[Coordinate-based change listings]

<<<<

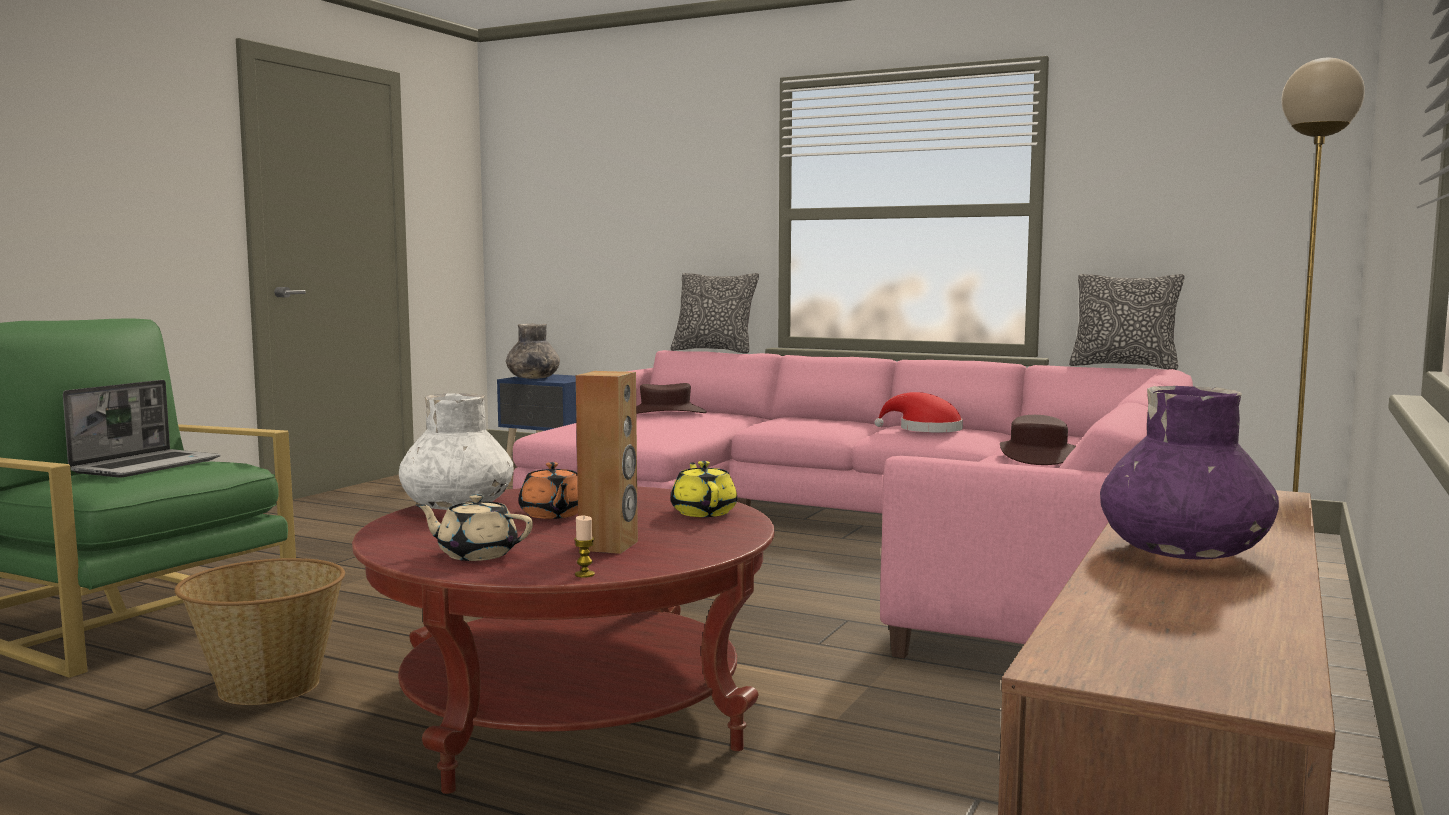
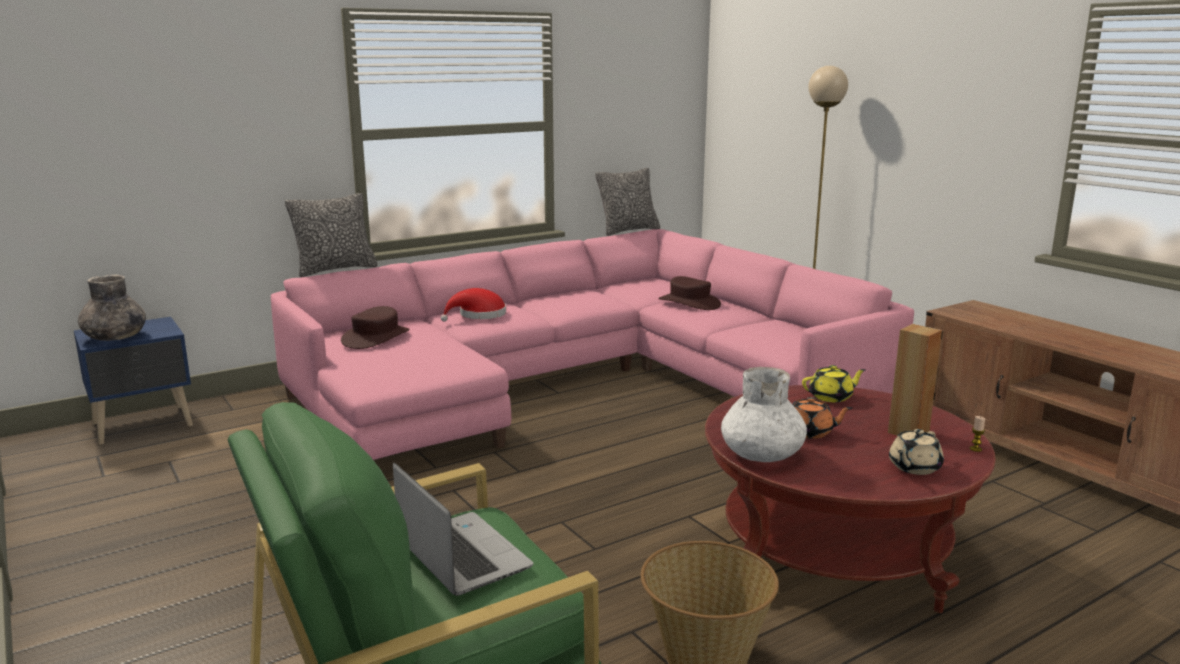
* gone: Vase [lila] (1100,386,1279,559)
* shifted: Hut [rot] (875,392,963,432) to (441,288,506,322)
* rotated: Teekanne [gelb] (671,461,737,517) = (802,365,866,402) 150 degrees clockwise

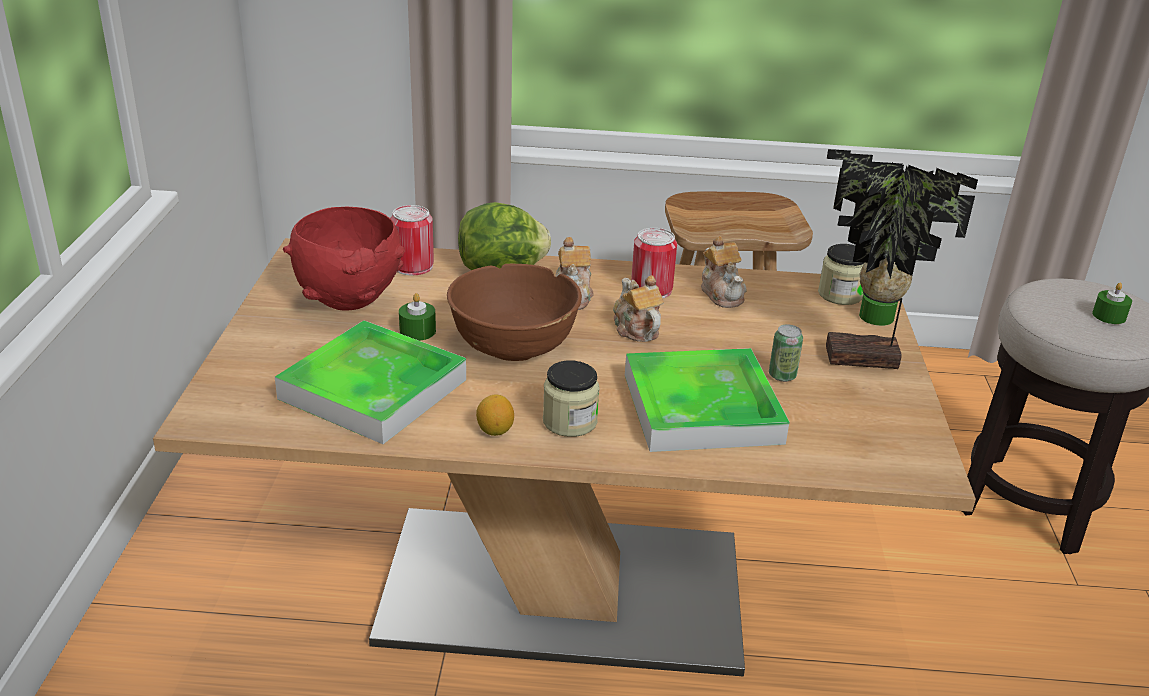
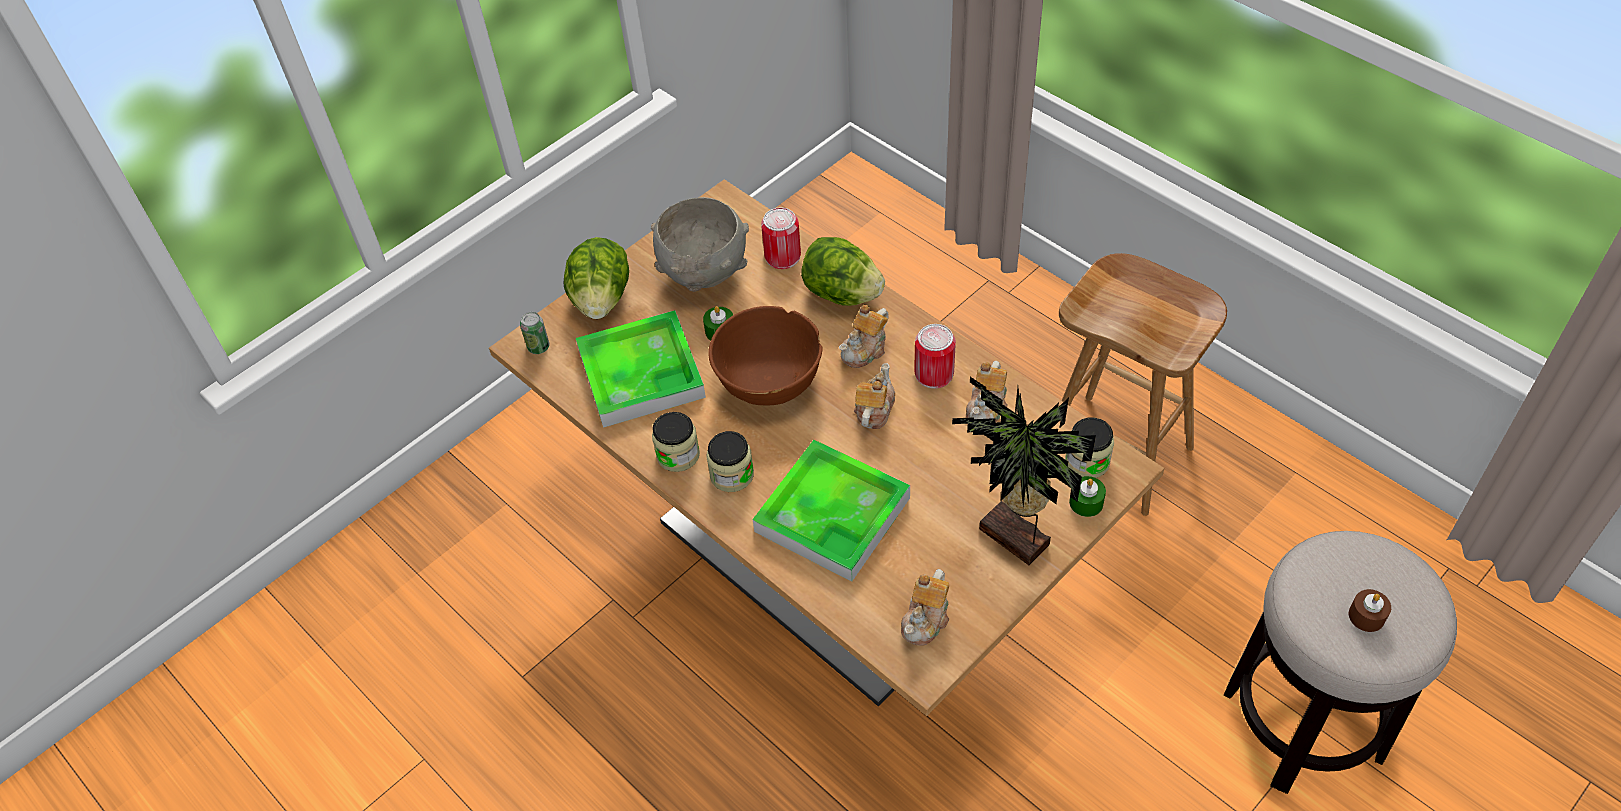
* repainted: Schüssel [rot] (283,207,405,311) to Schüssel [grau] (651,197,749,292)
* repainted: Kerze [grün] (1092,283,1132,324) to Kerze [braun] (1349,589,1391,632)
* shifted: Dose (769,324,803,382) to (520,312,550,354)
* swapped: Zitrone (476,395,514,436) to Vorratsglas (652,412,700,472)
* new: Salatkopf (564,237,629,319)
* new: Teekanne (901,569,949,645)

>>>>

WHAT YOU NEED TO DO >>
Each record above has to be written out again in full, but its pictures must not be.

TASK SOLUTION >>
* gone: Vase [lila] (1100,386,1279,559)
* shifted: Hut [rot] (875,392,963,432) to (441,288,506,322)
* rotated: Teekanne [gelb] (671,461,737,517) = (802,365,866,402) 150 degrees clockwise

* repainted: Schüssel [rot] (283,207,405,311) to Schüssel [grau] (651,197,749,292)
* repainted: Kerze [grün] (1092,283,1132,324) to Kerze [braun] (1349,589,1391,632)
* shifted: Dose (769,324,803,382) to (520,312,550,354)
* swapped: Zitrone (476,395,514,436) to Vorratsglas (652,412,700,472)
* new: Salatkopf (564,237,629,319)
* new: Teekanne (901,569,949,645)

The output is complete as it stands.